I'm glad there 'appears' to be a change in heart for the average Evangelical away from these power craving anti-intellectual con artists. I'm pretty much a secular humanist, but I can certainly make some common cause for helping the less fortunate in society and the world.
Perhaps when the 700 club and other televangelists are finally off the airwaves and are sent to rot in jail for tax fraud and subversion of the constitution, I will believe that US Christians as a whole have truly cleaned up their own houses - I'd be more inclined to listen to the various messengers of Christ as well.
BTW. Great Blog
- Fastthumbs
Once again my friend you have found a great article and even greater subject matter. If the world saw christians more as Evangelist and actually Christ like, then there would not be such a seperation in the thinking. My first reaction to this was, how sad it is that something so clearly stated in the Bible is labled as "times are a changing".All through history there have been (christians) that used the church and christanity for their own gains, more so than the average person who actually lives the life that Christ wants us to. I am a prime example of the recieving end of this "gift" "way
of believing" and even more recent I have been put into the position of giving. One does not have to go door to door to share the message of Gods love, one only has to open their hearts and give of themselves. Then people as "Mr. Hump" would have less to debate and see that we all have God like abilitys.

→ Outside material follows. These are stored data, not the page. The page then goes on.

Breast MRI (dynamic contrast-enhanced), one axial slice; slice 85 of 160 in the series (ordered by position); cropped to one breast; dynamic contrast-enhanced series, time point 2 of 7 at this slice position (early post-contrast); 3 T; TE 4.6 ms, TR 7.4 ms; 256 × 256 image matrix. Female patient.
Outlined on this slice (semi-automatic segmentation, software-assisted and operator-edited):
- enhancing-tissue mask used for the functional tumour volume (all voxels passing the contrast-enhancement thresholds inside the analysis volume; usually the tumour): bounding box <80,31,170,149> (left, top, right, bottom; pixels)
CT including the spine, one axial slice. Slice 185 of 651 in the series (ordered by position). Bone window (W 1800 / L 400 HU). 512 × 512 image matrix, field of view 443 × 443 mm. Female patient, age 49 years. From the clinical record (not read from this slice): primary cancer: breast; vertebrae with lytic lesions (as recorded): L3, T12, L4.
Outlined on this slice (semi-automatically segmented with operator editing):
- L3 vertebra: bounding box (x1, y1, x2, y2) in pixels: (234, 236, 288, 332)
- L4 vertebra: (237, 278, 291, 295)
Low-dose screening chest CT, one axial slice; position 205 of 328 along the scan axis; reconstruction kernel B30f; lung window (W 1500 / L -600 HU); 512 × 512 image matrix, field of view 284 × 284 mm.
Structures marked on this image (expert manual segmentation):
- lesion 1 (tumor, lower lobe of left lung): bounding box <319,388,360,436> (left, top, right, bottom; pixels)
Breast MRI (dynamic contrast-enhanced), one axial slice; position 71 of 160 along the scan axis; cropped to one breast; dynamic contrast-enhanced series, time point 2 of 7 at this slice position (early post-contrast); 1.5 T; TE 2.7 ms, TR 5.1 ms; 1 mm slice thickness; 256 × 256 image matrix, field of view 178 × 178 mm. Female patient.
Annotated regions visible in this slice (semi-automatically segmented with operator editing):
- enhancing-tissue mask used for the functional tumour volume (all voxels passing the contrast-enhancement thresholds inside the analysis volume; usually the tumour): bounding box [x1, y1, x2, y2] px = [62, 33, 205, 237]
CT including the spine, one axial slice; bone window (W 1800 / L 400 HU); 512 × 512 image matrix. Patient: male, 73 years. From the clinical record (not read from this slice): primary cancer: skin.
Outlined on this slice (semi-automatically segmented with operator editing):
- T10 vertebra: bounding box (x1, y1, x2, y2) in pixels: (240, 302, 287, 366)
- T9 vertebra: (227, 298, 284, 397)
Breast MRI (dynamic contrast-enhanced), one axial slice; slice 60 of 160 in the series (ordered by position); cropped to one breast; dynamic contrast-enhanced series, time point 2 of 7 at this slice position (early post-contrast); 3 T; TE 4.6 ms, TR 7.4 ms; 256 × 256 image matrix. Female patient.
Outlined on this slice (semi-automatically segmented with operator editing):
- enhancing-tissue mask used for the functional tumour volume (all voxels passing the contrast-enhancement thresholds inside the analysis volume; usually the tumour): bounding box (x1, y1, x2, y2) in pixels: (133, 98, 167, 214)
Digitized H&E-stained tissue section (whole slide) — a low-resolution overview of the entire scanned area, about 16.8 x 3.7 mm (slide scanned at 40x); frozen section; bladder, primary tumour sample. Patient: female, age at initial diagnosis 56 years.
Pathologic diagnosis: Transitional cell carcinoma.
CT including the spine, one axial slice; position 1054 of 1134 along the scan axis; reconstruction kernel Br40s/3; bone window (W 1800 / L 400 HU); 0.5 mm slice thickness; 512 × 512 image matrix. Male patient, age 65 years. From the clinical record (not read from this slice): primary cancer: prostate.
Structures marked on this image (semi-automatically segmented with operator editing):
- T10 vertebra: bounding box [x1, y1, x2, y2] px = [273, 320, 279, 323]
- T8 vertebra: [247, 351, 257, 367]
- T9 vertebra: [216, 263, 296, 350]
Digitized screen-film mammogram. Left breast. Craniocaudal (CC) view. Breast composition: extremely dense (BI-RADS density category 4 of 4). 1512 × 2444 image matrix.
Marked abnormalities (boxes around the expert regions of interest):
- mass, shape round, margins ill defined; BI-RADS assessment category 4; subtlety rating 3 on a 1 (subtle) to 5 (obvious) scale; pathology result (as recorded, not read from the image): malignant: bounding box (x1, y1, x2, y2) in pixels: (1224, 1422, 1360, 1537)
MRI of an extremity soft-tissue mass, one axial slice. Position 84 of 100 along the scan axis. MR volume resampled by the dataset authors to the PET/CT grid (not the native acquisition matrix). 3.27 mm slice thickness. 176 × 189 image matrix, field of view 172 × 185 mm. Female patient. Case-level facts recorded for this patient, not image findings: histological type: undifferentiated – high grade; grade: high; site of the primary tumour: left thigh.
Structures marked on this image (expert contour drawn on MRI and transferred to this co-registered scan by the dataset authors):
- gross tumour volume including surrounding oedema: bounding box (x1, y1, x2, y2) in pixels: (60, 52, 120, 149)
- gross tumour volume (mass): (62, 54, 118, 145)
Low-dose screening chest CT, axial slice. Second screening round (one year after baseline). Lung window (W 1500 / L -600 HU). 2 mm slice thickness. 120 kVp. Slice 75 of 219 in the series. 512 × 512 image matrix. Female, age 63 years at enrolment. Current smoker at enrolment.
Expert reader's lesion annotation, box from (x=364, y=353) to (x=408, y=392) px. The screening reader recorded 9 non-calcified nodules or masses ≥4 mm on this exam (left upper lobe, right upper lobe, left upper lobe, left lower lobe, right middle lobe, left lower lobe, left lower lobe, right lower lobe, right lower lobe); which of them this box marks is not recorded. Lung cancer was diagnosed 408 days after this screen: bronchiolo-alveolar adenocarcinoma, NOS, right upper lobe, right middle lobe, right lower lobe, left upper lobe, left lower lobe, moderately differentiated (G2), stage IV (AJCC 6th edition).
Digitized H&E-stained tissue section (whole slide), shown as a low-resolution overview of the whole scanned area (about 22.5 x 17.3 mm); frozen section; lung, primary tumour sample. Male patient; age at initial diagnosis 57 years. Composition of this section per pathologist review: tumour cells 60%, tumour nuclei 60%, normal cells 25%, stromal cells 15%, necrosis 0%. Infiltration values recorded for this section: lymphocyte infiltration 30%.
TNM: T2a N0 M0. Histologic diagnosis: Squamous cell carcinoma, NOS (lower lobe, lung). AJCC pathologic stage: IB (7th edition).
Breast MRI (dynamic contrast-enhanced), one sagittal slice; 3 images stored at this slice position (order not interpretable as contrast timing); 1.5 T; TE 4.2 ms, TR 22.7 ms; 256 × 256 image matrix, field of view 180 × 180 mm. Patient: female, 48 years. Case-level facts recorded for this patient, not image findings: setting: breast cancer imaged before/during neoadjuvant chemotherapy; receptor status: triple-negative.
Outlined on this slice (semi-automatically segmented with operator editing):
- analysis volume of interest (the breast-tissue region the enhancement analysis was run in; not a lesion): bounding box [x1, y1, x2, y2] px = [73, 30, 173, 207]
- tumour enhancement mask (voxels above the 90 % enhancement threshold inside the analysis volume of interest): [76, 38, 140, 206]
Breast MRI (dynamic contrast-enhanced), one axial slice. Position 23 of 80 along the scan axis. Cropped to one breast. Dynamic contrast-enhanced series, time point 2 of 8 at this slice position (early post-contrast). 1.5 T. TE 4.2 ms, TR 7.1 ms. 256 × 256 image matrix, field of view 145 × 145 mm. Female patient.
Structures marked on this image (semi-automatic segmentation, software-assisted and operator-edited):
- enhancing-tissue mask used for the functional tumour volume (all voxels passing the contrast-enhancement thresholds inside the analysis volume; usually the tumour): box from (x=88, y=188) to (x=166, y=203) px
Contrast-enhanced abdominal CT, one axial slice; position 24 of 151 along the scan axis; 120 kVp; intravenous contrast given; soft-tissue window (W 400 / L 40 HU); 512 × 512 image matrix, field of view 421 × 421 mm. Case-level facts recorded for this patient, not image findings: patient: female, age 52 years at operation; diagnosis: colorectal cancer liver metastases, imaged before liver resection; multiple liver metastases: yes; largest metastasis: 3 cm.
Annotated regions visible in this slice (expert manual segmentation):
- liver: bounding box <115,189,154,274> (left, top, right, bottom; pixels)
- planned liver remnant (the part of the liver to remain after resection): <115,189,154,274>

John said: "Then people as "Mr. Hump" would have less to debate and see that we all have God like abilitys.'
Oh Jon, of coure we all have god like abilities. I've always recognised that. If we didn't all have god like abilities, then humans would never have invented god in their image, and given himall the attributes they themselves wished man had.
Sharing ones prosperity with those less prosperous, volunteering ones time at the local food bank, mentoring an underpriveldged youth in inner city Hartford, isn't about "miracles", the dead rising, eternal damnation for not believing in the prescribed myth, or reward for believing, nor about shunning secular knowledge.
It's about treating others with empathy, just like you'd like to be treated if you were in the same position. Wanna know who said that? Buddha...500 years before Jesus... and he wasn't a god, nor did he believe in gods.
That that message has been found, or renewed among Evangelical Christians is agood thing. There's no debate on that issue, unless they do it with a carrot and stick approach to proselytizing. But thats a whole nother discussion. :D
Hump
Thanks for all of the comments. I'm loving that all of us, regardless of our belief or unbelief, can find a common ground and purpose, agree, and most importantly -- act. I feel that this is essential especially at this present time. Thanks for all that you shared.
Jon, I think debate is healthy. I for one appreciate Drom and Fast Thumb's varying outlook on life. I learn a lot from their imput and they have taught me to look more deeply and critically at my personal beliefs and convictions. Far from bringing me to a place of straying from the teachings and faith in Jesus, by examining some of the challenges that they have presented to me, it has strengthened me as well as taught me that Christians and nonbelievers have a lot of common ground. We agree on many issues; morally, socially, and most importantly that it's not exclusively "ours" or "theirs". I'm thankful for their viewpoints and hope that they continue to share and debate.